▶ WHAT IS REQUIRED: Restate the entries below without a single change.

(Dataset entries)
===
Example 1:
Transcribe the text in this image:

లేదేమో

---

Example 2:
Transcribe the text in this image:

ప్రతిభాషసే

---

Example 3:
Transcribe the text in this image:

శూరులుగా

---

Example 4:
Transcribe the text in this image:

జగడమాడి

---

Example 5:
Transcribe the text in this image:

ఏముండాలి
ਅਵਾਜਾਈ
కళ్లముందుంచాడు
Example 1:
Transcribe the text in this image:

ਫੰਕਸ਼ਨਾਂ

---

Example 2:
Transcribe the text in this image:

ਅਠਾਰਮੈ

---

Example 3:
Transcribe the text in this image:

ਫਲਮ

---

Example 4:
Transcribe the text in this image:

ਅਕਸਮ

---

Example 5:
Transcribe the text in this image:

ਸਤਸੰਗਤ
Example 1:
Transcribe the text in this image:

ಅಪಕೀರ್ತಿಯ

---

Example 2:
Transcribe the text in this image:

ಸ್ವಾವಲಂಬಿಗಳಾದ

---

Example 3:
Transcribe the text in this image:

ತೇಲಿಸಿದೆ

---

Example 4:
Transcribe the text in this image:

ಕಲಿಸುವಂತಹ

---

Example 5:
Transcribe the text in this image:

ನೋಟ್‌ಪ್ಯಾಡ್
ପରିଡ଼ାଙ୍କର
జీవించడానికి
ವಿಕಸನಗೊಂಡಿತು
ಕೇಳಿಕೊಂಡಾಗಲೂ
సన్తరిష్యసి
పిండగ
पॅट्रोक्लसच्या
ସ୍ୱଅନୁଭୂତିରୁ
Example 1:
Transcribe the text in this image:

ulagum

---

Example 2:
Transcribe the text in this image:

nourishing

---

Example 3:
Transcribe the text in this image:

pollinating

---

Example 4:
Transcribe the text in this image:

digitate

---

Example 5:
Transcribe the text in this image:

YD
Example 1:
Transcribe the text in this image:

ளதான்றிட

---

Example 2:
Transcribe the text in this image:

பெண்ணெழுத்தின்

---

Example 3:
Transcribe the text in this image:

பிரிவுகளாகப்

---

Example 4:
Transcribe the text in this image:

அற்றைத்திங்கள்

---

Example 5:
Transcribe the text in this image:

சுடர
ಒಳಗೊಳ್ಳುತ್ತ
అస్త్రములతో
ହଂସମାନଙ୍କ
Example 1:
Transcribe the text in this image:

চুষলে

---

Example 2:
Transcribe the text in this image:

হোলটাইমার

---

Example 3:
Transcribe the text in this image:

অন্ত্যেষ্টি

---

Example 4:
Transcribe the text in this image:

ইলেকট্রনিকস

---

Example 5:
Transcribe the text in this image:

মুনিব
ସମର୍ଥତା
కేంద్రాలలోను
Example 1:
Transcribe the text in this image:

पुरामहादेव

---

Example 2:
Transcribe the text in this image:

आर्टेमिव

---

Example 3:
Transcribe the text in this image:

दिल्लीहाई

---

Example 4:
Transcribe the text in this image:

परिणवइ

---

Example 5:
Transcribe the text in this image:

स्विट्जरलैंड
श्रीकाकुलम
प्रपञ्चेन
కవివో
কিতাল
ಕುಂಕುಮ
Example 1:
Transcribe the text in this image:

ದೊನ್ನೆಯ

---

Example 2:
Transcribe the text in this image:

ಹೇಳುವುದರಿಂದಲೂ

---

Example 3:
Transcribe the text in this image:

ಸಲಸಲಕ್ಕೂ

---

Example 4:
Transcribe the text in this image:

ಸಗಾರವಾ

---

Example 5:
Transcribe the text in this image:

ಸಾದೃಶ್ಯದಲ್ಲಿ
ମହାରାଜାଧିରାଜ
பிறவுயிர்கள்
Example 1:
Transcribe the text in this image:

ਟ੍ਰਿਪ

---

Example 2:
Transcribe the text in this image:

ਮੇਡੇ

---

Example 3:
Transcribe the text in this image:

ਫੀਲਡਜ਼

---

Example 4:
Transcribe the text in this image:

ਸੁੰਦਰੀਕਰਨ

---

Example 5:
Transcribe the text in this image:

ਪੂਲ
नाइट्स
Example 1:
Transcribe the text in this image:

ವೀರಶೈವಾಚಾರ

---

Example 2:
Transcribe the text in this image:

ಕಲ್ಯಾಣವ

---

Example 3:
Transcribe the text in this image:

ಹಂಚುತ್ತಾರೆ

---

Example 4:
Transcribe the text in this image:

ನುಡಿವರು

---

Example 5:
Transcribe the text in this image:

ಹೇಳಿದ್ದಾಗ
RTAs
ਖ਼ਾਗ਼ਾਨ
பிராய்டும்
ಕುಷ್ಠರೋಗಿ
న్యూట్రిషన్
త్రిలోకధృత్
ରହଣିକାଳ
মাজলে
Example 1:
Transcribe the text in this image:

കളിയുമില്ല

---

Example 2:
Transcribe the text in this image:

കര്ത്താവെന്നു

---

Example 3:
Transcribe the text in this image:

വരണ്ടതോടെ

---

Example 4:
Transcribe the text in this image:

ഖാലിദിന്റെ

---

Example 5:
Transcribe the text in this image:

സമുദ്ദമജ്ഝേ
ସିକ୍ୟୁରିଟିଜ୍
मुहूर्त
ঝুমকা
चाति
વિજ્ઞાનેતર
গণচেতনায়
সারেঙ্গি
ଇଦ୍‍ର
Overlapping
===
▶ TASK OUTPUT:
Example 1:
Transcribe the text in this image:

లేదేమో

---

Example 2:
Transcribe the text in this image:

ప్రతిభాషసే

---

Example 3:
Transcribe the text in this image:

శూరులుగా

---

Example 4:
Transcribe the text in this image:

జగడమాడి

---

Example 5:
Transcribe the text in this image:

ఏముండాలి
ਅਵਾਜਾਈ
కళ్లముందుంచాడు
Example 1:
Transcribe the text in this image:

ਫੰਕਸ਼ਨਾਂ

---

Example 2:
Transcribe the text in this image:

ਅਠਾਰਮੈ

---

Example 3:
Transcribe the text in this image:

ਫਲਮ

---

Example 4:
Transcribe the text in this image:

ਅਕਸਮ

---

Example 5:
Transcribe the text in this image:

ਸਤਸੰਗਤ
Example 1:
Transcribe the text in this image:

ಅಪಕೀರ್ತಿಯ

---

Example 2:
Transcribe the text in this image:

ಸ್ವಾವಲಂಬಿಗಳಾದ

---

Example 3:
Transcribe the text in this image:

ತೇಲಿಸಿದೆ

---

Example 4:
Transcribe the text in this image:

ಕಲಿಸುವಂತಹ

---

Example 5:
Transcribe the text in this image:

ನೋಟ್‌ಪ್ಯಾಡ್
ପରିଡ଼ାଙ୍କର
జీవించడానికి
ವಿಕಸನಗೊಂಡಿತು
ಕೇಳಿಕೊಂಡಾಗಲೂ
సన్తరిష్యసి
పిండగ
पॅट्रोक्लसच्या
ସ୍ୱଅନୁଭୂତିରୁ
Example 1:
Transcribe the text in this image:

ulagum

---

Example 2:
Transcribe the text in this image:

nourishing

---

Example 3:
Transcribe the text in this image:

pollinating

---

Example 4:
Transcribe the text in this image:

digitate

---

Example 5:
Transcribe the text in this image:

YD
Example 1:
Transcribe the text in this image:

ளதான்றிட

---

Example 2:
Transcribe the text in this image:

பெண்ணெழுத்தின்

---

Example 3:
Transcribe the text in this image:

பிரிவுகளாகப்

---

Example 4:
Transcribe the text in this image:

அற்றைத்திங்கள்

---

Example 5:
Transcribe the text in this image:

சுடர
ಒಳಗೊಳ್ಳುತ್ತ
అస్త్రములతో
ହଂସମାନଙ୍କ
Example 1:
Transcribe the text in this image:

চুষলে

---

Example 2:
Transcribe the text in this image:

হোলটাইমার

---

Example 3:
Transcribe the text in this image:

অন্ত্যেষ্টি

---

Example 4:
Transcribe the text in this image:

ইলেকট্রনিকস

---

Example 5:
Transcribe the text in this image:

মুনিব
ସମର୍ଥତା
కేంద్రాలలోను
Example 1:
Transcribe the text in this image:

पुरामहादेव

---

Example 2:
Transcribe the text in this image:

आर्टेमिव

---

Example 3:
Transcribe the text in this image:

दिल्लीहाई

---

Example 4:
Transcribe the text in this image:

परिणवइ

---

Example 5:
Transcribe the text in this image:

स्विट्जरलैंड
श्रीकाकुलम
प्रपञ्चेन
కవివో
কিতাল
ಕುಂಕುಮ
Example 1:
Transcribe the text in this image:

ದೊನ್ನೆಯ

---

Example 2:
Transcribe the text in this image:

ಹೇಳುವುದರಿಂದಲೂ

---

Example 3:
Transcribe the text in this image:

ಸಲಸಲಕ್ಕೂ

---

Example 4:
Transcribe the text in this image:

ಸಗಾರವಾ

---

Example 5:
Transcribe the text in this image:

ಸಾದೃಶ್ಯದಲ್ಲಿ
ମହାରାଜାଧିରାଜ
பிறவுயிர்கள்
Example 1:
Transcribe the text in this image:

ਟ੍ਰਿਪ

---

Example 2:
Transcribe the text in this image:

ਮੇਡੇ

---

Example 3:
Transcribe the text in this image:

ਫੀਲਡਜ਼

---

Example 4:
Transcribe the text in this image:

ਸੁੰਦਰੀਕਰਨ

---

Example 5:
Transcribe the text in this image:

ਪੂਲ
नाइट्स
Example 1:
Transcribe the text in this image:

ವೀರಶೈವಾಚಾರ

---

Example 2:
Transcribe the text in this image:

ಕಲ್ಯಾಣವ

---

Example 3:
Transcribe the text in this image:

ಹಂಚುತ್ತಾರೆ

---

Example 4:
Transcribe the text in this image:

ನುಡಿವರು

---

Example 5:
Transcribe the text in this image:

ಹೇಳಿದ್ದಾಗ
RTAs
ਖ਼ਾਗ਼ਾਨ
பிராய்டும்
ಕುಷ್ಠರೋಗಿ
న్యూట్రిషన్
త్రిలోకధృత్
ରହଣିକାଳ
মাজলে
Example 1:
Transcribe the text in this image:

കളിയുമില്ല

---

Example 2:
Transcribe the text in this image:

കര്ത്താവെന്നു

---

Example 3:
Transcribe the text in this image:

വരണ്ടതോടെ

---

Example 4:
Transcribe the text in this image:

ഖാലിദിന്റെ

---

Example 5:
Transcribe the text in this image:

സമുദ്ദമജ്ഝേ
ସିକ୍ୟୁରିଟିଜ୍
मुहूर्त
ঝুমকা
चाति
વિજ્ઞાનેતર
গণচেতনায়
সারেঙ্গি
ଇଦ୍‍ର
Overlapping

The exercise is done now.